31 de mar. de 2010

Teatro)))
Pra pensar o negro
Algumas reflexões sobre Negrinha e Cabaré da Raça, peças que vi, não faz muito tempo, aqui em Salvador

Buscar entender o que foi a escravidão, assim como refletir sobre o racismo não eram coisas que eu fazia muito em Curitiba. É certo que a imbecilidade da discriminação sempre me incomodou. Mas vivendo em um ambiente não tão negro assim, confesso que não me sentia muito estimulado a pensar nisso.

Morando em Salvador é diferente. Na capital que possui a maior população negra do Brasil, as discussões sobre esse universo são constantes. E fica bem mais difícil se abster de pensar nesse assunto sério, mesmo para um branquelo como eu. Nesse sentido, recentemente foi muito bom ter assistido a peças de teatro como Negrinha e Cabaré da Raça.

No caso de Negrinha, nem é um produção soteropolitana, como muitos sabem. Mas foi em Salvador, no dia 5 de março, mais especificamente no casarão do Instituto Feminino de Cultura, que puder ver esse monólogo. Basicamente, ele resgata o período da escravidão através dos relatos de uma criança negra que passou a vida levando croques dos senhores na casa grande e vendo gente ser torturada na senzala.

Quem faz o papel da Negrinha é a atriz Sara Antunes – uma das fundadoras do Grupo XIX de Teatro, companhia radicada na capital paulista. Com sua personagem, criada a partir de um conto homônimo de Monteiro Lobato, Sara nos lembra o tanto que o povo negro foi vilipendiado ao longo do período oficial de escravidão, e como ele se manteve cativo e marginalizado mesmo após o 13 de maio.

E se em Negrinha o passado foi vislumbrado criticamente, em Cabaré da Raça, peça dirigida por Márcio Meirelles, era a situação atual do negro que se colocava em pauta. “O negro hoje até aparece mais na televisão mas, quando isso acontece, são as questões do negro que são colocadas na tela?”, questionava um personagem desse cabaré composto por atores que assumiam diversos estereótipos: o negão fodido, o modelo bem sucedido, o malandro, o militante intelectual, só para citar alguns.

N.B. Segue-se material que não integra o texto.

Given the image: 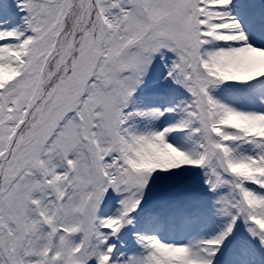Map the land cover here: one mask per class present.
<instances>
[{"label":"snow or ice","instance_id":"6c2138e0","mask_svg":"<svg viewBox=\"0 0 264 264\" xmlns=\"http://www.w3.org/2000/svg\"><path fill=\"white\" fill-rule=\"evenodd\" d=\"M0 264H264V0H0Z\"/></svg>","mask_w":264,"mask_h":264}]
</instances>
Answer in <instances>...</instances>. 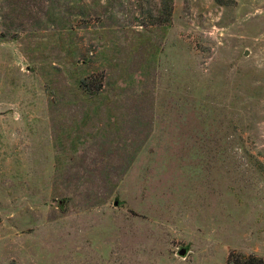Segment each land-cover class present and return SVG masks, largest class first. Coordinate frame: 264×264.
I'll list each match as a JSON object with an SVG mask.
<instances>
[{
    "label": "rangeland",
    "instance_id": "obj_1",
    "mask_svg": "<svg viewBox=\"0 0 264 264\" xmlns=\"http://www.w3.org/2000/svg\"><path fill=\"white\" fill-rule=\"evenodd\" d=\"M163 3L0 0V264H264V0Z\"/></svg>",
    "mask_w": 264,
    "mask_h": 264
},
{
    "label": "trees",
    "instance_id": "obj_2",
    "mask_svg": "<svg viewBox=\"0 0 264 264\" xmlns=\"http://www.w3.org/2000/svg\"><path fill=\"white\" fill-rule=\"evenodd\" d=\"M172 0H164L163 6L159 11V19L161 22H169L172 17Z\"/></svg>",
    "mask_w": 264,
    "mask_h": 264
},
{
    "label": "water",
    "instance_id": "obj_3",
    "mask_svg": "<svg viewBox=\"0 0 264 264\" xmlns=\"http://www.w3.org/2000/svg\"><path fill=\"white\" fill-rule=\"evenodd\" d=\"M179 254H180V256H182V257L186 256V254H187L186 249H182V250L179 252Z\"/></svg>",
    "mask_w": 264,
    "mask_h": 264
}]
</instances>
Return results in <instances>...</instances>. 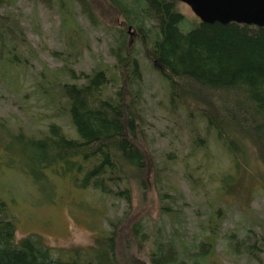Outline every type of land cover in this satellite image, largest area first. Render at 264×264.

Gostei da forma direta com que o Bando de Teatro Olodum questiona o comportamento do negro e vai de encontro aos tabus. Que religião deve o negro adotar? Todo mundo tem que ser de candomblé? Será que o mito do negro "sex-machine" não cria uma imagem reducionista, ofuscando outras de suas potencialidades? Será que o negro não discrimina os seus semelhantes, agindo tal e qual um branco racista? Eis algumas das muitas perguntas que invandiam o palco do Teatro Vila Velha, sendo que muitas respostas foram dadas pela própria plateia, que era convidada a interagir.

Algumas impressões
Apresar de sentir falta de uma complexidade maior na dramaturgia de Negrinha, gostei bastante da desenvoltura da atriz Sara Antunes – que está há três anos excursionando com essa peça. Achei também muito boa a escolha de usar recursos cênicos simples, explorando, por exemplo, a escuridão, luz de velas e objetos domésticos como um pilão ou uma bacia. Tudo isso, bem manejado, prendeu a atenção do público até o fim.

Quanto ao Cabaré da Raça, mais uma vez vi que uma peça educativa pode ser sim muito boa. Isso porque os atores e atrizes do Bando de Teatro Olodum são porretas mesmo, e a peça acerta a mão quando quer ser cômica ou incisiva. Descambar para piadas sem graça ou cair em ofensas gratuitas seria um risco nesse cabaré, mas não foi assim, pelo menos na montagem que vi no último sábado.